[DATASET — start]

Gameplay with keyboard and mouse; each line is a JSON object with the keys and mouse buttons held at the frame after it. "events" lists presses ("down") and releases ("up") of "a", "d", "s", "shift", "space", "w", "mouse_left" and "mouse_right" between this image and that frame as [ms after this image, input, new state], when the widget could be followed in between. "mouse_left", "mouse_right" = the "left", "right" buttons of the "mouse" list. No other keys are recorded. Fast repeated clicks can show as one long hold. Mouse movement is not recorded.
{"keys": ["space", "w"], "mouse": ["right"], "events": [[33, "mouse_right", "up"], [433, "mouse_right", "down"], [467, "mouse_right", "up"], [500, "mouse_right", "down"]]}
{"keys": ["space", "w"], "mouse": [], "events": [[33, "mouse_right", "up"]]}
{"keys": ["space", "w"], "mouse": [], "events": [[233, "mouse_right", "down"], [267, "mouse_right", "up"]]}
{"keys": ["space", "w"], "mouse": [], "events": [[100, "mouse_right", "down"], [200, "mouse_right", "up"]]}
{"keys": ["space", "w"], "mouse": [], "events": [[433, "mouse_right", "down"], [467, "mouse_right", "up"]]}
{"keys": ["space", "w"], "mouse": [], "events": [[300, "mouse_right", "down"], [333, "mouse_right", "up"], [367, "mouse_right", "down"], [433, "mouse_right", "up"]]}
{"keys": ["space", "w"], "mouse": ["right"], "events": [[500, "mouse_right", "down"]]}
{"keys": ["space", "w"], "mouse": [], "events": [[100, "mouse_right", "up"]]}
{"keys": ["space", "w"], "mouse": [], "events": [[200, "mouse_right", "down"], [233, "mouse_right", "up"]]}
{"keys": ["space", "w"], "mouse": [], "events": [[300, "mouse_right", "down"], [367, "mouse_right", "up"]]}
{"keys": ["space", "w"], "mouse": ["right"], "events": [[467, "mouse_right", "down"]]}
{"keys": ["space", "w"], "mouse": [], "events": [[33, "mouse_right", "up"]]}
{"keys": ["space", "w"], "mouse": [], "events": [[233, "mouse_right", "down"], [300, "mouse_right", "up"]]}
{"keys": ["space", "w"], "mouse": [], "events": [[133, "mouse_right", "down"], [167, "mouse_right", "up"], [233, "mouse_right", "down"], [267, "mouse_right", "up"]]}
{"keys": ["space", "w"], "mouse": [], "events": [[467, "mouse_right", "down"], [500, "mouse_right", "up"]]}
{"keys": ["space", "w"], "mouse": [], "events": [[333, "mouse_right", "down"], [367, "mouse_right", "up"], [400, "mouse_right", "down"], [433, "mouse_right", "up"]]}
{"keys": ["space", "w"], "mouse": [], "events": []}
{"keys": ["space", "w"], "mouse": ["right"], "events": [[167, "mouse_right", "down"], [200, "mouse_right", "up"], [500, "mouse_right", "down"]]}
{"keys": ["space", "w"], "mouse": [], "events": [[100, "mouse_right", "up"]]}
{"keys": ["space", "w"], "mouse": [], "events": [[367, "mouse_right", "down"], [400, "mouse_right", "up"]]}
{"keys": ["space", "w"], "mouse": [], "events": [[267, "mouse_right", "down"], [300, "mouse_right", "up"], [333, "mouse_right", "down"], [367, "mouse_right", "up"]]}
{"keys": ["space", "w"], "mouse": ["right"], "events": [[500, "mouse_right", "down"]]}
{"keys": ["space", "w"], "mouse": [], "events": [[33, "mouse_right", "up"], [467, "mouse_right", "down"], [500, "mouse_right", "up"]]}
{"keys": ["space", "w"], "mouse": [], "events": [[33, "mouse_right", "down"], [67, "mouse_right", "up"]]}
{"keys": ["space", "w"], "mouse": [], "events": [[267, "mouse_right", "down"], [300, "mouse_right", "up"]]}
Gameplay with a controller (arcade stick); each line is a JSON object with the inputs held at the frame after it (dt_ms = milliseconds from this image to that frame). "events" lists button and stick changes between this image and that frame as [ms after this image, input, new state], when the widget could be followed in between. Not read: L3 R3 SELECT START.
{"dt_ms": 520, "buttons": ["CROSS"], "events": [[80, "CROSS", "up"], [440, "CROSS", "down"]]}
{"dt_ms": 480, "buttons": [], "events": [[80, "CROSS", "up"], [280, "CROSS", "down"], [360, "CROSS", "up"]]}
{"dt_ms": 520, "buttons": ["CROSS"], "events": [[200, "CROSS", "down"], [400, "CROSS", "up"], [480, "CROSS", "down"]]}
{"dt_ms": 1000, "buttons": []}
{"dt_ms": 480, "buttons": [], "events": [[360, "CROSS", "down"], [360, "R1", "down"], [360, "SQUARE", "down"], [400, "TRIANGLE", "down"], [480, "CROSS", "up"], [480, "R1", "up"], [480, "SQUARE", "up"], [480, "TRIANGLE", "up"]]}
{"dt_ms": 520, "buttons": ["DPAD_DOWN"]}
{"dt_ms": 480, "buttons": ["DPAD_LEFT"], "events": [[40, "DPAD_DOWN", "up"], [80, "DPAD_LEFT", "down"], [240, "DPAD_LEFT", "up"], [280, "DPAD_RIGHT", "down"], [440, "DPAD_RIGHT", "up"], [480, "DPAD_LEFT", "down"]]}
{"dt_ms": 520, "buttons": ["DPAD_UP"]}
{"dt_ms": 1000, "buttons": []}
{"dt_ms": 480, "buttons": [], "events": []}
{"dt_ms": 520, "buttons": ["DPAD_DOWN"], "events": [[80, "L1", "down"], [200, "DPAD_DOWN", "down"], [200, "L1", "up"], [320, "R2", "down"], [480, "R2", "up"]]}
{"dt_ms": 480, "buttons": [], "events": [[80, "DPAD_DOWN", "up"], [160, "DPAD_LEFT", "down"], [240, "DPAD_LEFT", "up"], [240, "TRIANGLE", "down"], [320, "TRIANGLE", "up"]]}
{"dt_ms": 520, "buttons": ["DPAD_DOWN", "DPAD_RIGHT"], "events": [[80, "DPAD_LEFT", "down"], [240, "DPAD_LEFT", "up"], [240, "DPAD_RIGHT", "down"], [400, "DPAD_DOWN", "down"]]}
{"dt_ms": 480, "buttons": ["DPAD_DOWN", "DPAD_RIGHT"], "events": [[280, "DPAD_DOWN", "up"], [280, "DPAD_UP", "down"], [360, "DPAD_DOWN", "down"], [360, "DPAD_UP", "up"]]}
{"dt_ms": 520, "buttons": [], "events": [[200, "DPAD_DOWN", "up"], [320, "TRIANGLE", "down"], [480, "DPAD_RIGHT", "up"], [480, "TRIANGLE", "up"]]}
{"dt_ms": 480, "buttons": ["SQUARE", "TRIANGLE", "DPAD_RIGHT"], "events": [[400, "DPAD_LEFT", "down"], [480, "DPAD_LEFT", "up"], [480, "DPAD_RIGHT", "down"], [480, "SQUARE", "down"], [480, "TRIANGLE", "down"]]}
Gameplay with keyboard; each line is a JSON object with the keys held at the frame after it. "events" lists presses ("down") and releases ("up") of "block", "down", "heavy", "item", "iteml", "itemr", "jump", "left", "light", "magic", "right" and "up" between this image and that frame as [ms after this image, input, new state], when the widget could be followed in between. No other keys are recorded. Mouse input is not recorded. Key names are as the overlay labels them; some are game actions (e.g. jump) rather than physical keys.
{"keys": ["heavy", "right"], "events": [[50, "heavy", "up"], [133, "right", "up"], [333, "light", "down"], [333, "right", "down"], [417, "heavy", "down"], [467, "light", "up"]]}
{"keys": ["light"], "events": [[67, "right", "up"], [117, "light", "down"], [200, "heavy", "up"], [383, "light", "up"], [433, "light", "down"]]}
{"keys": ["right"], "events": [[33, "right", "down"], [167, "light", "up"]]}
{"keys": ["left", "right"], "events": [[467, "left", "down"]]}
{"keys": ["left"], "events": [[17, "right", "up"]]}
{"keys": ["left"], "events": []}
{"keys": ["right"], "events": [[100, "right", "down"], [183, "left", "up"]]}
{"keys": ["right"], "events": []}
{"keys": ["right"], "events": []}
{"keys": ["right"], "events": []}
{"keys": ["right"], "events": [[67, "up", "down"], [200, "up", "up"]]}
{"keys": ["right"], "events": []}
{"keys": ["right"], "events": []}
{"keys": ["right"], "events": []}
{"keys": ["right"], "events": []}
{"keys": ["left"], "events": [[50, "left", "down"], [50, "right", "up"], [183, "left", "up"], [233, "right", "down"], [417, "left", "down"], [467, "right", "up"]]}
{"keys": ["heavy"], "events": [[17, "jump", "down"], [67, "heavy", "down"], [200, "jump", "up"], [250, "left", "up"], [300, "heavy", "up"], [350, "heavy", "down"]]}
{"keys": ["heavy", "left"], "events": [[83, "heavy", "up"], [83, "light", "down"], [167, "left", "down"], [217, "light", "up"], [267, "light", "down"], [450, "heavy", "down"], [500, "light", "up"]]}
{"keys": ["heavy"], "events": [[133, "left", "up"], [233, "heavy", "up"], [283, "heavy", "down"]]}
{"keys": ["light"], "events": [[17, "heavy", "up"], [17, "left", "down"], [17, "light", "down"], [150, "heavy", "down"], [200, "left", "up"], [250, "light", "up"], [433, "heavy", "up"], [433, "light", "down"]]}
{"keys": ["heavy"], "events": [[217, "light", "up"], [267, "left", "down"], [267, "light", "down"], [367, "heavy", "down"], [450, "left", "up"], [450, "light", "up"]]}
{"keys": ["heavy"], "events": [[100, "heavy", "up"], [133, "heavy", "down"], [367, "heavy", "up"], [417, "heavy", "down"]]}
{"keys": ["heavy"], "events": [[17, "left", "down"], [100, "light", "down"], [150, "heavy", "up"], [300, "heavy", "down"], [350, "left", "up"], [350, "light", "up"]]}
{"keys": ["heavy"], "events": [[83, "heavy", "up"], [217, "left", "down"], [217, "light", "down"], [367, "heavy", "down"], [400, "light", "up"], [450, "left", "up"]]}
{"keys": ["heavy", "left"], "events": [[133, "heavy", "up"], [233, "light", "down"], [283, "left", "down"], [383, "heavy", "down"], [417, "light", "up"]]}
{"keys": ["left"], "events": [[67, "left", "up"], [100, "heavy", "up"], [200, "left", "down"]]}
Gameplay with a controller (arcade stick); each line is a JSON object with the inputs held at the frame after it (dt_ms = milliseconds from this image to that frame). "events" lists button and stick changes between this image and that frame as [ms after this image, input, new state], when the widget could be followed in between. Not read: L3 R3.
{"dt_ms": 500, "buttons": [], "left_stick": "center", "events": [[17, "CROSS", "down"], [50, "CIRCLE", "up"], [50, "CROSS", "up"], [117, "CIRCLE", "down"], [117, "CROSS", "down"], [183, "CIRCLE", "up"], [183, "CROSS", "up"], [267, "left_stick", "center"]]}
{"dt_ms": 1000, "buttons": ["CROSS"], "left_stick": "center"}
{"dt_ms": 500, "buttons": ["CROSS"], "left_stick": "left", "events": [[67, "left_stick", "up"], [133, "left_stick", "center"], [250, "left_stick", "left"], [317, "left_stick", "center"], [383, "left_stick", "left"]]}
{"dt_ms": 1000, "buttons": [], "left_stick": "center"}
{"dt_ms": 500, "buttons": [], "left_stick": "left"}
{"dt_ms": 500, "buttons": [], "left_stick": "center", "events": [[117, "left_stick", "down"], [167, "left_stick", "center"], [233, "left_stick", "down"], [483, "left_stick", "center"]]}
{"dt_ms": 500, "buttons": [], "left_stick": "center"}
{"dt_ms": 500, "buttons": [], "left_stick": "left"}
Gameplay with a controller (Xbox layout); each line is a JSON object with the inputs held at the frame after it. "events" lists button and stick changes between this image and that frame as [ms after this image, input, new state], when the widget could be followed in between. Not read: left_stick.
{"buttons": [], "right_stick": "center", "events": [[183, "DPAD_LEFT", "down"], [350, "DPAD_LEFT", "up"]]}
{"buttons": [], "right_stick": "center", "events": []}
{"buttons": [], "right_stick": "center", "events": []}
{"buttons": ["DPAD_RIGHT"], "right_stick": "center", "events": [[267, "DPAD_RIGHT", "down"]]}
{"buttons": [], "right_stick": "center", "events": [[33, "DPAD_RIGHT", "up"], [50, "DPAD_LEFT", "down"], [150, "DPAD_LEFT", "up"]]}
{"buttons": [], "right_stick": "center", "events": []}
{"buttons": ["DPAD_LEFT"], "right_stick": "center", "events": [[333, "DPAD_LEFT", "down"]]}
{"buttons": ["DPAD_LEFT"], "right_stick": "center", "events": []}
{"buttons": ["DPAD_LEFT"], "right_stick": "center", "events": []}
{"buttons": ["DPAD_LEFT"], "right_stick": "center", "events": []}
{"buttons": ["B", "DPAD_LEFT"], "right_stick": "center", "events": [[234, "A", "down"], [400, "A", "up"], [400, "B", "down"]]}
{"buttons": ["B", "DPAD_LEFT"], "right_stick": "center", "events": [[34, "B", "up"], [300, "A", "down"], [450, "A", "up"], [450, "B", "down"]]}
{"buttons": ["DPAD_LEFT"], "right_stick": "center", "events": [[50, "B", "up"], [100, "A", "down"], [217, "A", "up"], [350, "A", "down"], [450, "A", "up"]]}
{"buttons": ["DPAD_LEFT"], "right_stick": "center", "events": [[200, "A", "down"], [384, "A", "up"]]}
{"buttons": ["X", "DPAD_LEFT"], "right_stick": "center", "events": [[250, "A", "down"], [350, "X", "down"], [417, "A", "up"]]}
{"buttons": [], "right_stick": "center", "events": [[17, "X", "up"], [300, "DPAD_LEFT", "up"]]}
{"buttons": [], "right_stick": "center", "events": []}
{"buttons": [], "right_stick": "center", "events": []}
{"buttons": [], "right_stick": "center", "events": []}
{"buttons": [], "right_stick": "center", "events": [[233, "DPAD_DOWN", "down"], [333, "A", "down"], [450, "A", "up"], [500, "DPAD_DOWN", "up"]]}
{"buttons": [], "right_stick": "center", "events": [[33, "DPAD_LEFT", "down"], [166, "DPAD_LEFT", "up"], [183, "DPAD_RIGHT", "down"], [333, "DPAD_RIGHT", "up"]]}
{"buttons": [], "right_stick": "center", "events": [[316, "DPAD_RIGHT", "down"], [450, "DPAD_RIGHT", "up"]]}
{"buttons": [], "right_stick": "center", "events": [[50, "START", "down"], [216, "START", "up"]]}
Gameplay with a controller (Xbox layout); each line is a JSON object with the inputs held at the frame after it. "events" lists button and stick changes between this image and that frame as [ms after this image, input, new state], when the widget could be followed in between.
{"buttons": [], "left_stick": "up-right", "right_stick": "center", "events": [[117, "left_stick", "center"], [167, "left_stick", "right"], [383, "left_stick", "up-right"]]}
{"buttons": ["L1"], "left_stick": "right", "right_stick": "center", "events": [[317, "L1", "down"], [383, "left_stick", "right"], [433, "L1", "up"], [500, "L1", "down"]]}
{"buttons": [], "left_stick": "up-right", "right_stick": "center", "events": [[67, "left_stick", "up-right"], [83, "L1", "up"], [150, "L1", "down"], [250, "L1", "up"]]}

[DATASET — finish]

- PROBLEM TO WORK ON: For each line of the data that has the word "Xbox", report that line.

- REPLY TO THE TASK:
Gameplay with a controller (Xbox layout); each line is a JSON object with the inputs held at the frame after it. "events" lists button and stick changes between this image and that frame as [ms after this image, input, new state], when the widget could be followed in between. Not read: left_stick.
Gameplay with a controller (Xbox layout); each line is a JSON object with the inputs held at the frame after it. "events" lists button and stick changes between this image and that frame as [ms after this image, input, new state], when the widget could be followed in between.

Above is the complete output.